- Directed by: Sacha Guitry
- Written by: Sacha Guitry
- Produced by: Clément Duhour; Angelo Rizzoli;
- Starring: Daniel Gélin; Raymond Pellegrin; Michèle Morgan; Maria Schell; Sacha Guitry;
- Cinematography: Pierre Montazel
- Edited by: Raymond Lamy
- Music by: Jean Françaix
- Production companies: Filmsonor; Francinex; Les Films C.L.M.;
- Distributed by: Cinédis
- Release date: 25 March 1955 (France);
- Running time: 190 minutes
- Countries: France; Italy;
- Language: French
- Budget: $1.5 million—$1.8 million
- Box office: 5,405,252 admissions (France)

= Napoléon (1955 film) =

Napoléon is a 1955 French historical epic film written and directed by Sacha Guitry, which depicts major events in the life of Napoleon (Daniel Gélin as a young man, Raymond Pellegrin in later life; the switch takes place during a scene at a barber).

Guitry played the role of Talleyrand, controversial diplomat and first Prime Minister of France, narrating from a drawing room as if having just heard of Napoleon's death on the island of Saint Helena in 1821. The cast also features Yves Montand as Marshal Lefebvre, Maria Schell as Marie-Louise of Austria, Erich von Stroheim as Ludwig van Beethoven, and Orson Welles as Napoleon's British jailor, Sir Hudson Lowe.

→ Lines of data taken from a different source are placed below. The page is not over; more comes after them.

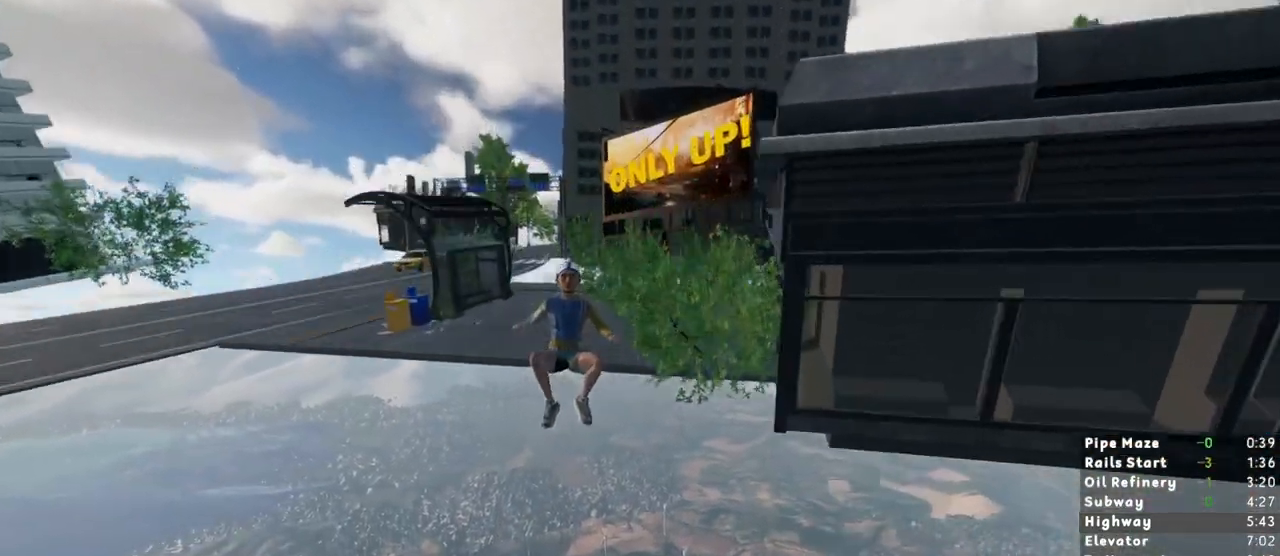
{"keys": ["shift", "w"], "mouse": [], "events": []}
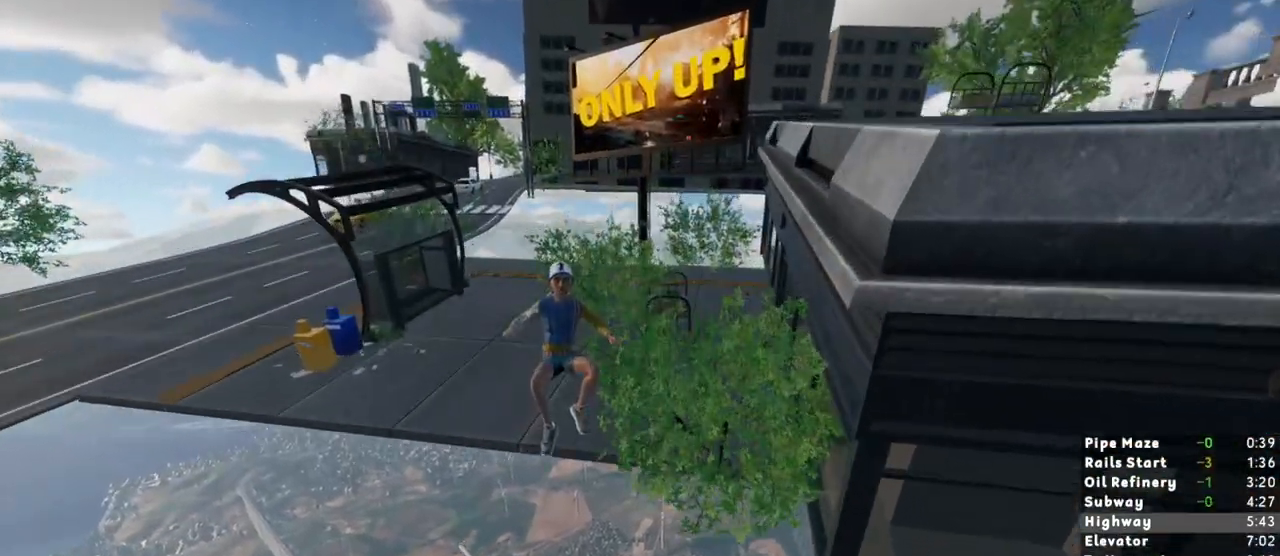
{"keys": ["shift", "w"], "mouse": []}
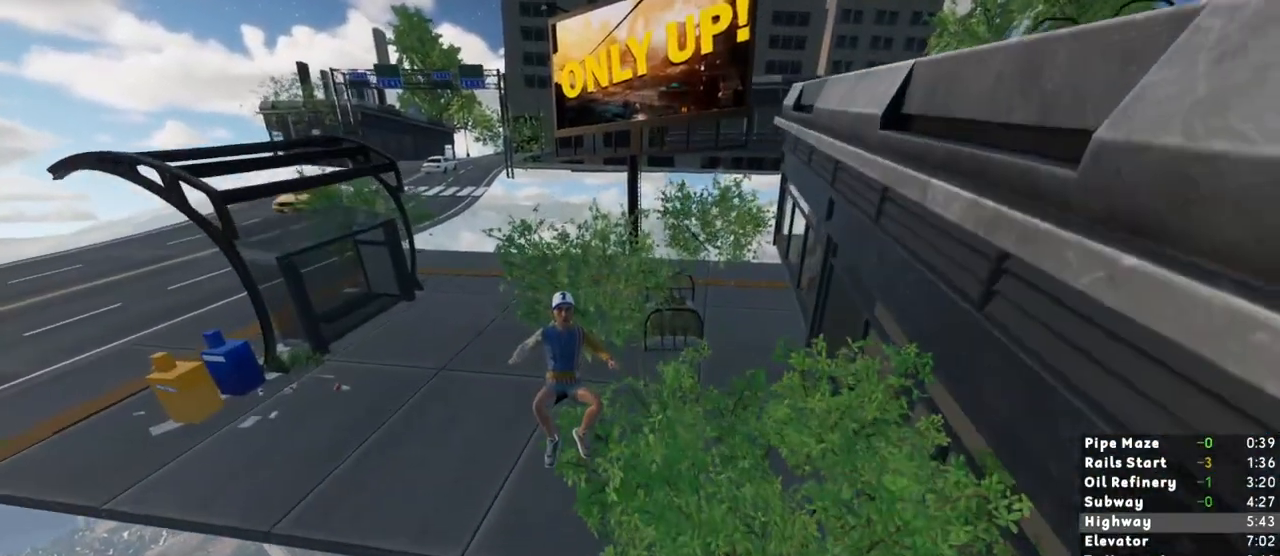
{"keys": ["shift", "w"], "mouse": [], "events": []}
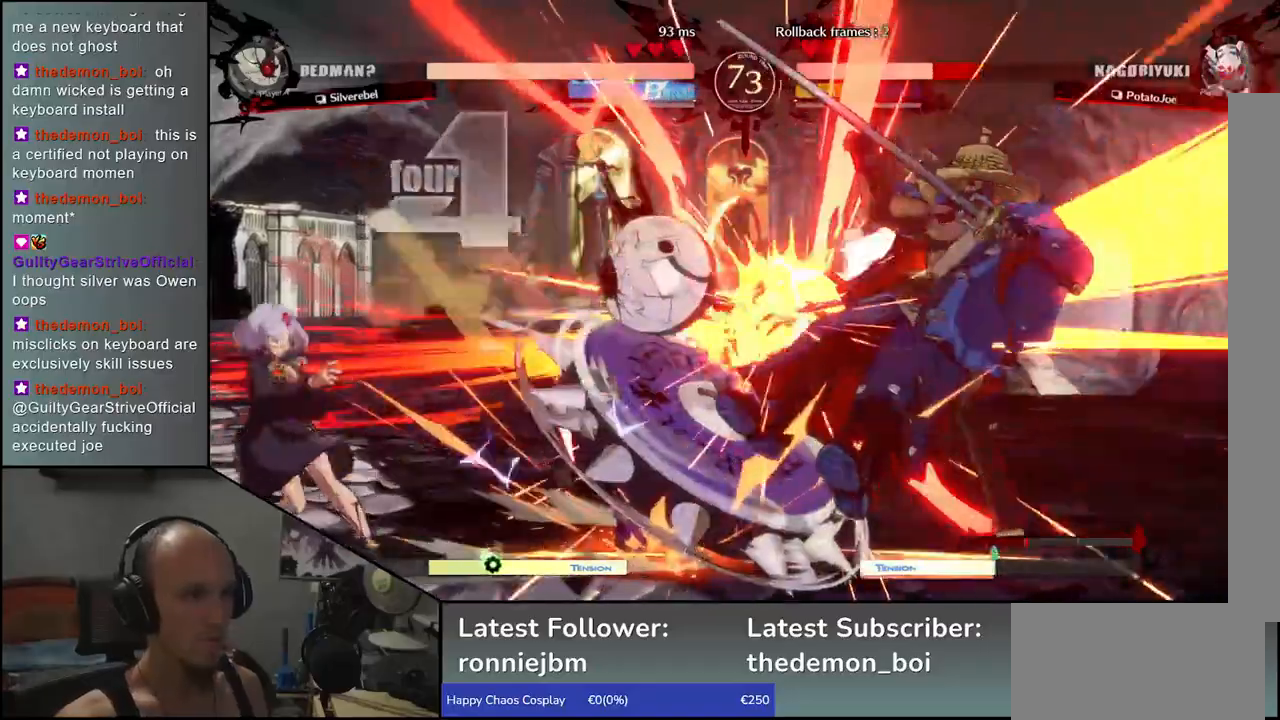
Gameplay with a controller (arcade stick); each line is a JSON object with the inputs held at the frame after it. "events" lists button and stick changes between this image and that frame as [ms after this image, input, new state], when the widget could be followed in between. Not read: L3 R3.
{"buttons": [], "left_stick": "down-right", "events": [[417, "left_stick", "down-right"]]}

The English dub was made as part of the original production, but is significantly shorter than the French version.

==Plot==
The film follows the life of Napoleon from his early life in Corsica to his death at Saint Helena in May 1821. The film is notable for its use of location shooting for numerous scenes, especially at the French estates of Malmaison and Fontainebleau, the Palace of Versailles, and sites of Napoleonic battles including Austerlitz and Waterloo.